Good parents should have recognised that his emotional, psychological and developmental problems meant he needed “proper treatment and proper supervision,” which, the suit alleges, he did not get.

His parents should have predicted what he was capable of, because, the suit concludes, it was their parenting that created a child who could kill.

“How was my client’s daughter murdered?” asks Bonczyk. “Justin witnessed abuse, and among those things he witnessed was his father strangling his mother.

‘Learned behavior,’ his own lawyer called it. If a woman [i.e., Autumn] does not do what you want this is how you respond."

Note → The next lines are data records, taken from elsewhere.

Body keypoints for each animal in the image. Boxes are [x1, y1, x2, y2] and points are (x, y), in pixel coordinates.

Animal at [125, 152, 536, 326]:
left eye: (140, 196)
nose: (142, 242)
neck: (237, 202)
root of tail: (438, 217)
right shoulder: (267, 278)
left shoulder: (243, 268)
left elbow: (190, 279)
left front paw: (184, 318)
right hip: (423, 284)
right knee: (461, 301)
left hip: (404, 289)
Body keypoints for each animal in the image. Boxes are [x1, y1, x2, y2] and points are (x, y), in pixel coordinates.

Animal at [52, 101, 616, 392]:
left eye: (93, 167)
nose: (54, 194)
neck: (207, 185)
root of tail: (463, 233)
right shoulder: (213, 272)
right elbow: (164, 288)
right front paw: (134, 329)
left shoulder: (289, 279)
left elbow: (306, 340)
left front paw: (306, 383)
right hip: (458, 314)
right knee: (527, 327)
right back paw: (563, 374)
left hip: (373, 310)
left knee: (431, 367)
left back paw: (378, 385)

(Anita’s attorney filed a response to the lawsuit that says his client “is not guilty of any negligence, wrongdoing, or misconduct.” He filed a notice of cross claims against Anita’s ex-husband and against Justin, warning that she will hold them responsible for any damages levied against her in the Pasquale lawsuit. Alonzo reportedly did not respond to either lawsuit.)

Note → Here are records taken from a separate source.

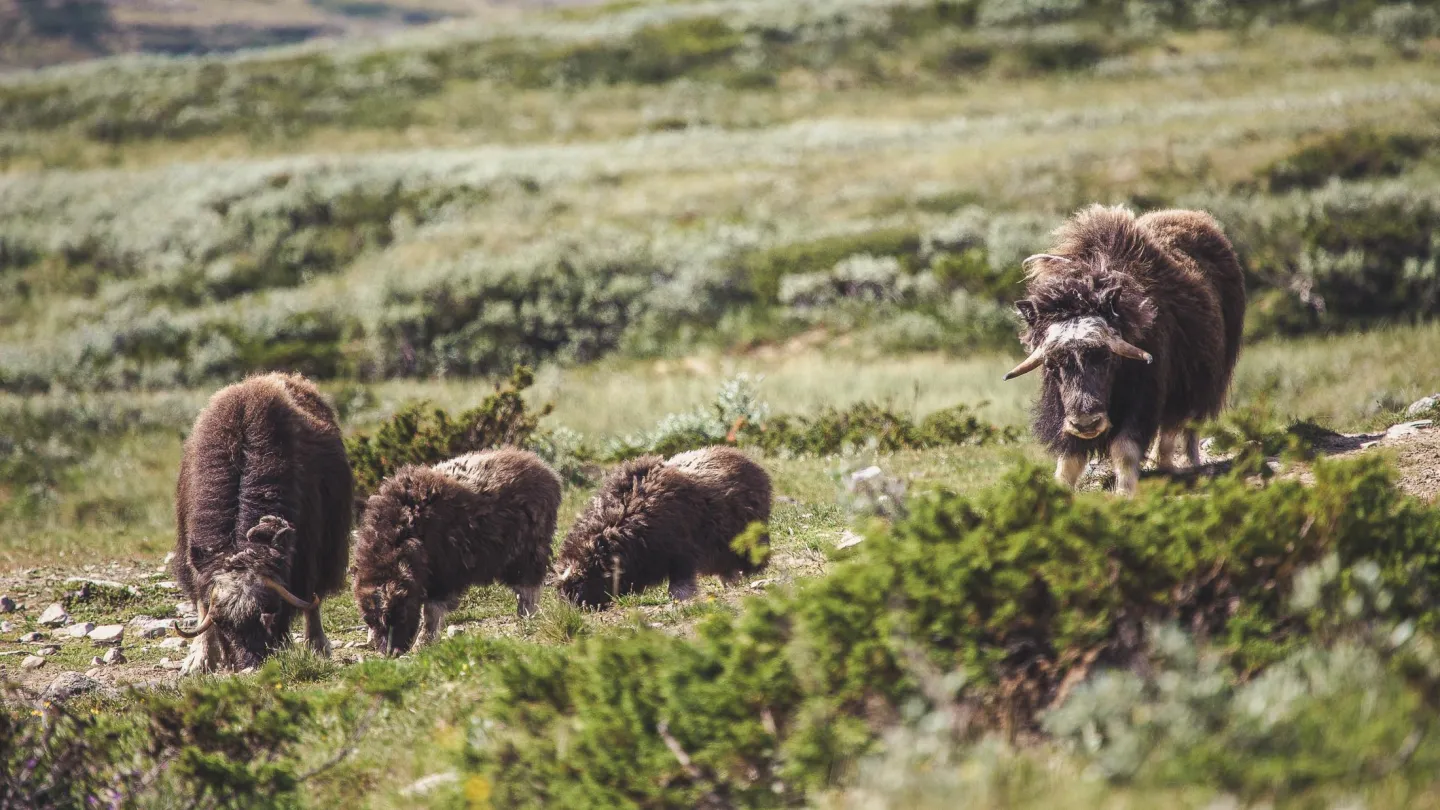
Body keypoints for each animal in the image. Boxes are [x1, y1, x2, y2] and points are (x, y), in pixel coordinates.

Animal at [172, 371, 352, 668]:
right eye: (221, 623)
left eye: (271, 611)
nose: (249, 666)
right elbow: (201, 601)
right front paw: (199, 660)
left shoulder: (307, 547)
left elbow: (307, 595)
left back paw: (318, 646)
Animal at [354, 446, 561, 657]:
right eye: (370, 620)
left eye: (400, 612)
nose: (390, 652)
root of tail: (545, 470)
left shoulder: (444, 576)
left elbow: (431, 611)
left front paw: (423, 643)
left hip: (527, 552)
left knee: (529, 585)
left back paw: (526, 616)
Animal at [552, 446, 777, 605]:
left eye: (582, 582)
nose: (573, 608)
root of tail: (752, 465)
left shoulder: (681, 552)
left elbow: (680, 580)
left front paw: (681, 597)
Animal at [1002, 201, 1249, 492]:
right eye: (1053, 365)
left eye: (1106, 358)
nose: (1086, 423)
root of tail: (1196, 217)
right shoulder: (1062, 407)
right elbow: (1069, 457)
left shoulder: (1144, 394)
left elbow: (1125, 447)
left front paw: (1124, 492)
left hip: (1201, 382)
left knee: (1180, 426)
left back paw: (1178, 464)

In addition to his civil suit, Anthony is urging a change in criminal law.

Dubbed "Autumn’s Law," at the moment it is just an idea — a Change.org petition, which currently falls 12,000 signatures short of its 20,000 goal.

Its point is simple: If parents knew they would go to jail for their parenting, Anthony says, they would do a better job.

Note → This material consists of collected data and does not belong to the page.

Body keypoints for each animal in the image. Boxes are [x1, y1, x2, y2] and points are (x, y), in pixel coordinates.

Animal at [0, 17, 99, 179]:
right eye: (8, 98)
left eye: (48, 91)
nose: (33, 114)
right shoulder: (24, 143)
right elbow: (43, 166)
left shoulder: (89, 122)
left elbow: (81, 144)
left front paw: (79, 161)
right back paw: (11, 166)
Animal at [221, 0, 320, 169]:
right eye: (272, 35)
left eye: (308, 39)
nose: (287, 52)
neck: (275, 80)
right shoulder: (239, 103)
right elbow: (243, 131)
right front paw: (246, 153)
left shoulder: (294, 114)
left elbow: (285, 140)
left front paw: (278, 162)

The questions raised by that belief — Is it a crime to parent a criminal? Does Anita deserve punishment or sympathy? Do we blame the parents? — have set off a heated debate in Clayton and its neighbouring towns, on local newspaper websites and in downtown stores.

There is support for Anthony and anger at the Robinsons. But there are also those who point out that Anthony is criticising Anita for not supervising her 15-year-old son, yet he didn’t know where his 12-year-old daughter was for most of the day.

Many give credit to Anita for leading investigators to Justin’s incriminatory Facebook posts. “I’m gonna guess she did her best to steer these two in the right direction and outside influences got the best of them,” wrote Felonousjoe in the comments of local ABC affiliate website.

“I don’t know if I’d ever give my daughter up if she’d done something bad; this woman is much stronger than me and probably will spend the rest of her life blaming herself.”

And they conclude that it is very hard to be a modern parent. “I understand the parents of the child who was killed are in pain but punishing a mother who is also grieving a loss of a child whom she turned in is not the answer,” a reader with the screen name Blackstripes wrote on Dailynews.com.

“Some children are just bad and they come in all colors and races. The families need to find some peace and let go of the anger.”

Anthony says he is trying. He has retired from his job as a mail carrier in order to spend all of his time with his surviving children.

He finds comfort in the reminders around town of his daughter — a portion of the county bike trail is being named for her, along with the local soccer field.

Her intramural team, the Clayton Comets, has renamed itself Autumn’s Angels, and the Board of Ed has retired her number until the year she would have graduated from high school.

October 29, her birthday, has been declared “Autumn Pasquale Day” in Clayton.

But there are other reminders, too, that are far from comforting. Because it is a small town Anthony finds himself driving by the Robinson home too often and doesn’t understand why Justin’s family stays.

In fact, Anita has been quoted as saying that she would like to move but can’t afford to, so she remains living in a murder scene, where, she said, paintballs have been shot at her house, tires have been slashed and a brick was once thrown through the car window.

On the other hand, she said, there have also been cookies from neighbours and notes of support.

Anthony has also thought of leaving but is determined to stay where he is.

“This is my hometown,” he says. “It’s the only place Autumn ever lived. This is our home. I want my children to grow up here, like I did.”